| TASK OBJECTIVE |
Please reproduce the material verbatim, from its beginning through the line containing "outline of Jocotitlán, México, Mexico, rotated", with both ends included. Omit the pictures from your answer.

Data excerpts

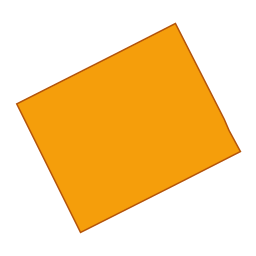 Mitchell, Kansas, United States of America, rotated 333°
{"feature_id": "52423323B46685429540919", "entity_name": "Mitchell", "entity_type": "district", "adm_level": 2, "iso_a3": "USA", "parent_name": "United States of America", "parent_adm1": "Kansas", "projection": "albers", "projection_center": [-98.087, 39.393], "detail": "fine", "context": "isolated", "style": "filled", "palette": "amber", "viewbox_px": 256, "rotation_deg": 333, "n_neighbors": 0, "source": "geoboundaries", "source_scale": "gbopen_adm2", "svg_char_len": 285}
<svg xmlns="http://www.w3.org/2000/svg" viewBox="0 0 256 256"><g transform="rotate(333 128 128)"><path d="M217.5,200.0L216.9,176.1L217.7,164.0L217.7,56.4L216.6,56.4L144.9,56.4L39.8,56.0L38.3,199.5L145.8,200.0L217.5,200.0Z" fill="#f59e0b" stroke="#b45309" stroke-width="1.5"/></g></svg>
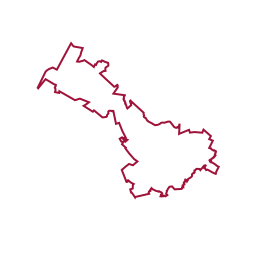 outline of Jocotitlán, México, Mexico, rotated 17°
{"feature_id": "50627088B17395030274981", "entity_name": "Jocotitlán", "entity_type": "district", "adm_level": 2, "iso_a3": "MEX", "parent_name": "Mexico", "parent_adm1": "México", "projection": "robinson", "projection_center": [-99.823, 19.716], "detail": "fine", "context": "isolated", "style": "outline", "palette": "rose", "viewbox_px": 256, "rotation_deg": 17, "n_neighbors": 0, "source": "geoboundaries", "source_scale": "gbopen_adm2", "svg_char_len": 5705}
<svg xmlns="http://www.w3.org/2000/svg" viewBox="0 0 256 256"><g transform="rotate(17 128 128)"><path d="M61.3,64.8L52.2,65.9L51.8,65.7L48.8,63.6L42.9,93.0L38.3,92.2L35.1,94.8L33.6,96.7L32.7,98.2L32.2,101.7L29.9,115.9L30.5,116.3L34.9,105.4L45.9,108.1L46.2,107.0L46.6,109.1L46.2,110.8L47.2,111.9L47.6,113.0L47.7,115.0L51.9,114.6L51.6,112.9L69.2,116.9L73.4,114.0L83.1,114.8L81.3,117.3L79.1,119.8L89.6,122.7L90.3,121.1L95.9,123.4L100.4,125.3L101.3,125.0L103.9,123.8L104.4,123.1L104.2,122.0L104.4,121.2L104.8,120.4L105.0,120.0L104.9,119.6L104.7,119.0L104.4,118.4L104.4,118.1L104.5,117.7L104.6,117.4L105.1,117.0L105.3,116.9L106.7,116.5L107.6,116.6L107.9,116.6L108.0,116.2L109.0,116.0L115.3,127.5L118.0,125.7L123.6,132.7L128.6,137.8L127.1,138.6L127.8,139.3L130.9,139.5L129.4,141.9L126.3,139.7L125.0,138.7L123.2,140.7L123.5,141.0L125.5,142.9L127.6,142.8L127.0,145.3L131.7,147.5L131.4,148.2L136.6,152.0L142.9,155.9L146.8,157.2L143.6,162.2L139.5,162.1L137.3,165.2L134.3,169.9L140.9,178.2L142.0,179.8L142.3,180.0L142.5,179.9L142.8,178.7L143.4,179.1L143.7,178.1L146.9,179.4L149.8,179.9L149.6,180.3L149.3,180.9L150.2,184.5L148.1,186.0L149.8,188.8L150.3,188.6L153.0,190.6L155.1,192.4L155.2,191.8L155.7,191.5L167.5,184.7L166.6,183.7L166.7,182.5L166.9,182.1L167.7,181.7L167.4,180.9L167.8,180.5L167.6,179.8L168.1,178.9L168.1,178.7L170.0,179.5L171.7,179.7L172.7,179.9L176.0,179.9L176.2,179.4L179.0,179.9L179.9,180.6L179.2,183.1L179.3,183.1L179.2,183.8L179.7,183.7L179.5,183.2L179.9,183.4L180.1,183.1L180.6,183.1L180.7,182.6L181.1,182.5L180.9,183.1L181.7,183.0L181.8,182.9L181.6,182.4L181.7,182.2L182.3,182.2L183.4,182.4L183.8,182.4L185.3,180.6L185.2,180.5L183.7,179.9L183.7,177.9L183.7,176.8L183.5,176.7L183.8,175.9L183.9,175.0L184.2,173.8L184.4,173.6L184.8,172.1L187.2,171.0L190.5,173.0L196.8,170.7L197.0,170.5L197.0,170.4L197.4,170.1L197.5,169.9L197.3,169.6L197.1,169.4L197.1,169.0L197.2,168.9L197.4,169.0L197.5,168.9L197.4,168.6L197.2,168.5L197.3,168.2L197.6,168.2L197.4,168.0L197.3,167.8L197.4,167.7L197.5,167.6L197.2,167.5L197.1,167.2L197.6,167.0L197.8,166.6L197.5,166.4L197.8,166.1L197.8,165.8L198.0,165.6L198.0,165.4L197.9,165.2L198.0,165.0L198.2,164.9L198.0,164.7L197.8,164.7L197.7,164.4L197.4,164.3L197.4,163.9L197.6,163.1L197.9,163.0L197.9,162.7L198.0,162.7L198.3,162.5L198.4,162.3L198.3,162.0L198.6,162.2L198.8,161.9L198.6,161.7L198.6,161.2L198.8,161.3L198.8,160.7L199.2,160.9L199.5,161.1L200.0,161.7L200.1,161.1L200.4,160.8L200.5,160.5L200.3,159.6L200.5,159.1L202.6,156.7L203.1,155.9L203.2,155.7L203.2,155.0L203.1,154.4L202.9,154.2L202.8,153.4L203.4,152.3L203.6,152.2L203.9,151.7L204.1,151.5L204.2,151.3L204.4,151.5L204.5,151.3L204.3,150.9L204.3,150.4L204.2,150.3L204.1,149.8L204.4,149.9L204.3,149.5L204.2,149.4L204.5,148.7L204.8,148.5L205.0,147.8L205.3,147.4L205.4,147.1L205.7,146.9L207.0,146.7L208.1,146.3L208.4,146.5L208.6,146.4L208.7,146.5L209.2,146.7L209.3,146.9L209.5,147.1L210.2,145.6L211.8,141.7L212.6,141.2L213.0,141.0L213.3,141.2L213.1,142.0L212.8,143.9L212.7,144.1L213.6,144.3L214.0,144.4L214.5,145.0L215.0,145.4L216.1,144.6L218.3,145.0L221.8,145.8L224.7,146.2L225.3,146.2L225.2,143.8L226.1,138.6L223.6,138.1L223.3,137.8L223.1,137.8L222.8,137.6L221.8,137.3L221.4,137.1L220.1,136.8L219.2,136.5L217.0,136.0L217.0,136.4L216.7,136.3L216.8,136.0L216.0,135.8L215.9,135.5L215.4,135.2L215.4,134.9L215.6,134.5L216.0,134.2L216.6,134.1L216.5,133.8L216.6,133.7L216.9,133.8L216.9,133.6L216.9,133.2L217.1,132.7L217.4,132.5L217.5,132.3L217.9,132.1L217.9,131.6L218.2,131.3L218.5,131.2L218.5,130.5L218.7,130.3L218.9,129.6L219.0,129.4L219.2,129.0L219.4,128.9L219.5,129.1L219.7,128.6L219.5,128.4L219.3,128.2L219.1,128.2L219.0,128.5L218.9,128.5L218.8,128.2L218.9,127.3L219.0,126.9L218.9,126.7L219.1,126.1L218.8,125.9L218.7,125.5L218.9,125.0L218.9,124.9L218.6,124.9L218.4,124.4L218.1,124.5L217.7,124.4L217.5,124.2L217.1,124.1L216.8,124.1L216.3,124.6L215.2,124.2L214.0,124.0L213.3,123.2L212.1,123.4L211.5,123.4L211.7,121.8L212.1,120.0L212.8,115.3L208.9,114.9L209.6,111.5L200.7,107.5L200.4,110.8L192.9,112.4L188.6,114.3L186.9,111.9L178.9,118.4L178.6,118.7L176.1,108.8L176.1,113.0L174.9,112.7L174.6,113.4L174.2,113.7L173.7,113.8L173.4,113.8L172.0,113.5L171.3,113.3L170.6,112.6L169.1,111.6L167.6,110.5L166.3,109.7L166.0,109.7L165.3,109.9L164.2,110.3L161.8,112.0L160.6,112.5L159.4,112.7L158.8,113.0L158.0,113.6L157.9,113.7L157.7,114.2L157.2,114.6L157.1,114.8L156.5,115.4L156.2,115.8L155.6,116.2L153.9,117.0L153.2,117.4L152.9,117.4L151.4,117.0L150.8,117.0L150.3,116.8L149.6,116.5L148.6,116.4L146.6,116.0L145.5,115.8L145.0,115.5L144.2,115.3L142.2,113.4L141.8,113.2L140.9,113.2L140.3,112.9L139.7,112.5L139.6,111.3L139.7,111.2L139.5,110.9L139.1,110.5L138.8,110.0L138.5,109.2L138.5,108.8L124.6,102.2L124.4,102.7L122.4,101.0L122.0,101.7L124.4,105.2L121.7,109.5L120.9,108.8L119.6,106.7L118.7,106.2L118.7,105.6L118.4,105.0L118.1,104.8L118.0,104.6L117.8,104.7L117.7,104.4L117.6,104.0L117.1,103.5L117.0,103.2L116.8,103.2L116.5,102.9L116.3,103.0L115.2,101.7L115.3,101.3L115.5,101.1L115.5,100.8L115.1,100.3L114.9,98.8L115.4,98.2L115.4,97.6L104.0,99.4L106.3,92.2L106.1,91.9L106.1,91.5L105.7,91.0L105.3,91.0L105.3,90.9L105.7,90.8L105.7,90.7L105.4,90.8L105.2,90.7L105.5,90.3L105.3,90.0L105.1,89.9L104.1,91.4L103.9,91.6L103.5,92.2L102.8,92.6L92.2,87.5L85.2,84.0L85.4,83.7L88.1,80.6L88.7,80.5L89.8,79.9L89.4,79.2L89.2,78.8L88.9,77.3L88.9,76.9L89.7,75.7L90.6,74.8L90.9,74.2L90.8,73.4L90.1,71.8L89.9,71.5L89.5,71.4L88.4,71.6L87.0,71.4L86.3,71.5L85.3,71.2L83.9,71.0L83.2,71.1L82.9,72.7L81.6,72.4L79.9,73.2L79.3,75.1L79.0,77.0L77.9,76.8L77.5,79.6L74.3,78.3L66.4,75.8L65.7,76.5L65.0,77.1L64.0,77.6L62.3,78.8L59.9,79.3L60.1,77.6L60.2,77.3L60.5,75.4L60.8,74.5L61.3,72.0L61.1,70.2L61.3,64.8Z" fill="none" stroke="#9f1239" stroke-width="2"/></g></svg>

| RIGHT ANSWER |
 Mitchell, Kansas, United States of America, rotated 333°
{"feature_id": "52423323B46685429540919", "entity_name": "Mitchell", "entity_type": "district", "adm_level": 2, "iso_a3": "USA", "parent_name": "United States of America", "parent_adm1": "Kansas", "projection": "albers", "projection_center": [-98.087, 39.393], "detail": "fine", "context": "isolated", "style": "filled", "palette": "amber", "viewbox_px": 256, "rotation_deg": 333, "n_neighbors": 0, "source": "geoboundaries", "source_scale": "gbopen_adm2", "svg_char_len": 285}
<svg xmlns="http://www.w3.org/2000/svg" viewBox="0 0 256 256"><g transform="rotate(333 128 128)"><path d="M217.5,200.0L216.9,176.1L217.7,164.0L217.7,56.4L216.6,56.4L144.9,56.4L39.8,56.0L38.3,199.5L145.8,200.0L217.5,200.0Z" fill="#f59e0b" stroke="#b45309" stroke-width="1.5"/></g></svg>
 outline of Jocotitlán, México, Mexico, rotated 17°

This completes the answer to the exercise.